Dr. Springrose did not testify, as did the expert witness in Saldana, as to whether, in his opinion, the rape actually occurred. Rather, he discussed some of the complainant's psychological symptoms after the alleged rape and stated that he found these symptoms to be consistent with rape trauma syndrome. Such evidence is probative on the issue of consent and thus helpful to the jury in resolving the conflicting facts of this case concerning that issue.

Evidence of rape trauma syndrome is clearly distinguishable from the "battering parent syndrome," which we have proscribed because the latter constitutes a direct attack on the character of the defendant. As the state has noted, testimony concerning rape trauma does not penalize a defendant for past misconduct but rather focuses on the victim and allows a defendant to inquire into psychological and emotional problems experienced by a victim prior to an attack. Like the "battered child syndrome," which we have specifically approved in State v. Loebach, 310 N.W.2d 58 (Minn. 1981); State v. Goblirsch, 309 Minn. 401, 246 N.W.2d 12 (1976); and State v. Loss, 295 Minn. 271, 204 N.W.2d 404 (1973), rape trauma evidence is victim-oriented, explains victim injuries and is nonprejudicial to the character of the defendant.

The probative value of expert testimony does not appear to be "substantially out-weighed by the danger of unfair prejudice," Minn.

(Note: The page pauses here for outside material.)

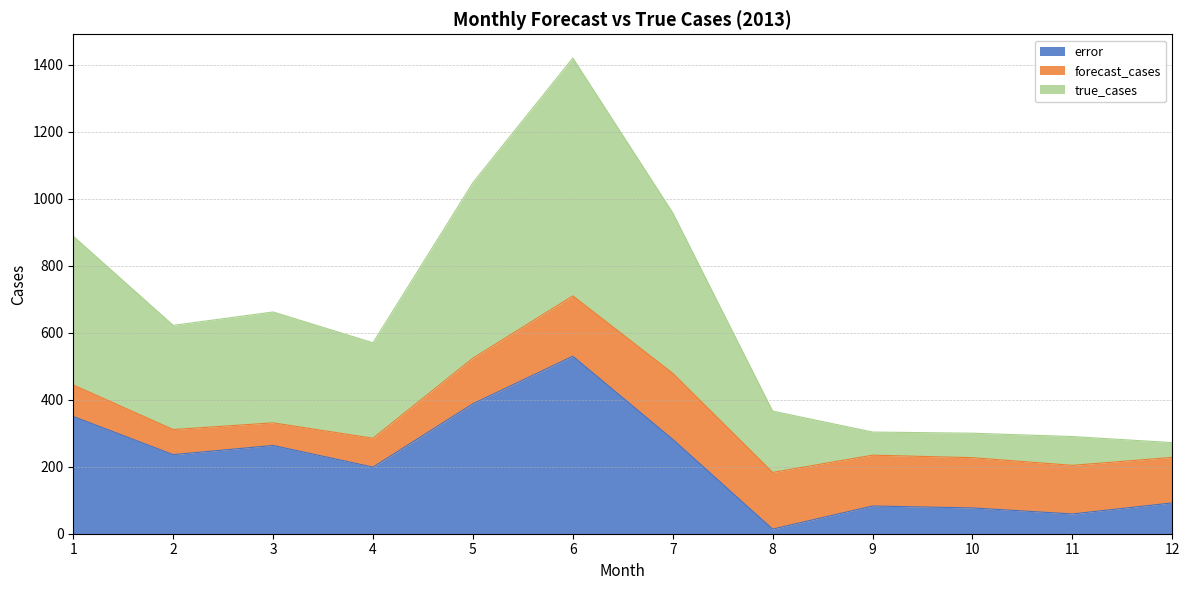

At which category is the sum across all series the highest?

6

R. Evid. 403. Indeed, in this case, defense counsel was able on cross-examination to elicit testimony from Dr. Springrose that the complainant's symptoms suggesting rape trauma syndrome could have been caused by events in her life prior to the alleged rape. Thus, Dr. Springrose's testimony did not amount to "unwarranted reinforcement of [complainant's] testimony" and did not give a "stamp of scientific legitimacy to the truth [of complainant's] factual testimony concerning the rape." People v. Izzo, 282 N.W.2d 10, 11, 90 Mich. App. 727, 730 (1979).

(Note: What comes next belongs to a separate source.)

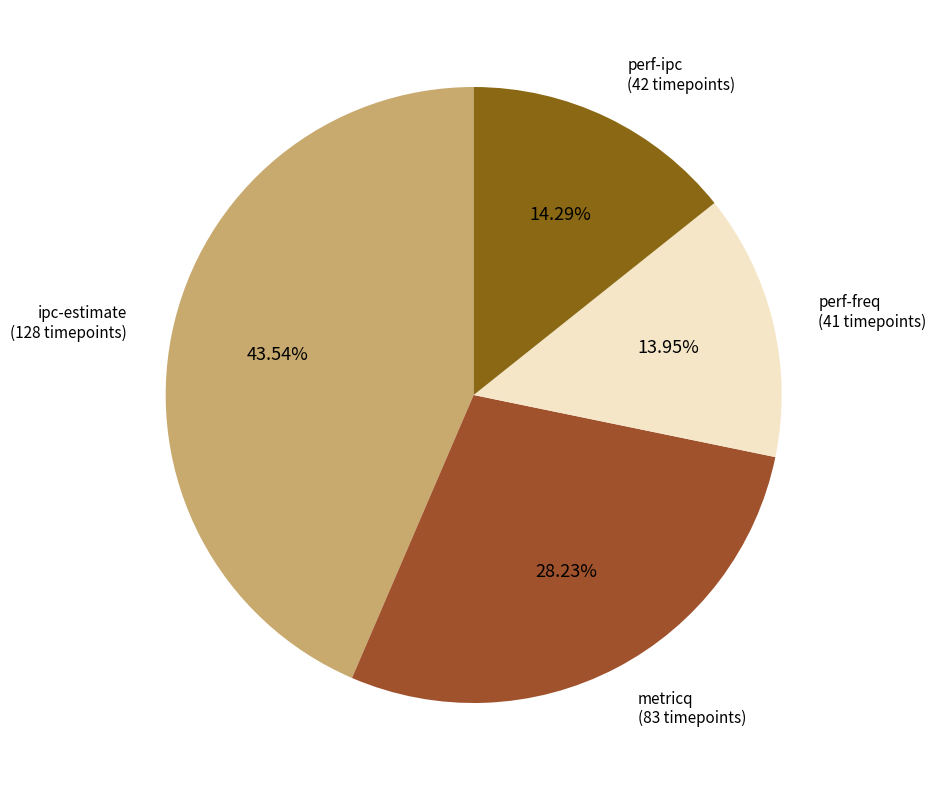

Is the sum of perf-ipc and metricq greater than half?

No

The trial court did not commit reversible error in admitting evidence of rape trauma syndrome. Such evidence, limited as it is in this case and subject to cross-examination, is properly admissible under Minn. R. Evid. 702.

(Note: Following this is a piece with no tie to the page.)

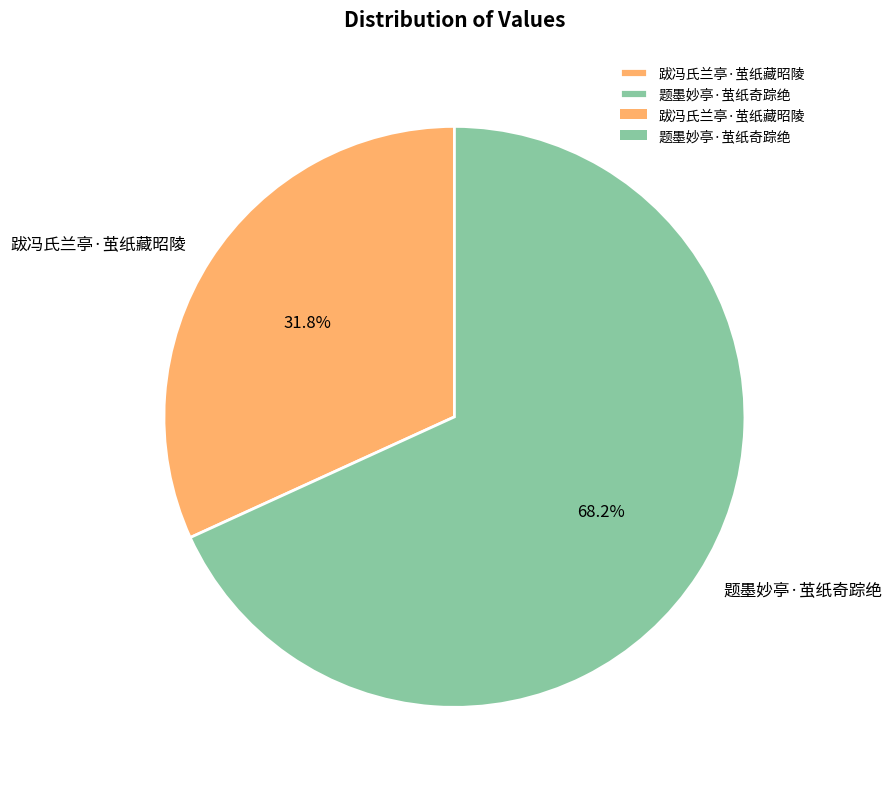

True or false: 题墨妙亭·茧纸奇踪绝 accounts for 68% of the total.

True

I would affirm the judgment of conviction on all issues presented by the appeal.

PETERSON, Justice (dissenting):

I join in the dissenting opinion of Justice Wahl.


[1] My research leads me to conclude that a substantial data base supports the existence of rape trauma syndrome. The state had directed our attention to a recent decision of the Pennsylvania Supreme Court, In the Matter of Pittsburgh Action Against Rape, 494 Pa. 15, 428 A.2d 126 (1981), noting the dissent of Justice Larsen at 138-40 and authority cited therein. Justice Larsen makes reference to rape trauma syndrome and cites to A. Burgess and L. Holmstrom, Rape: Crises and Recovery 33-47 (1979). This and other studies by Burgess and Holmstrom on rape trauma are cited in a more recent study of rape, Ruch, Chandler and Harter, Life Change and Rape Impact, 21 Journal of Health and Social Behavior, 248-60 (Sept. 1980).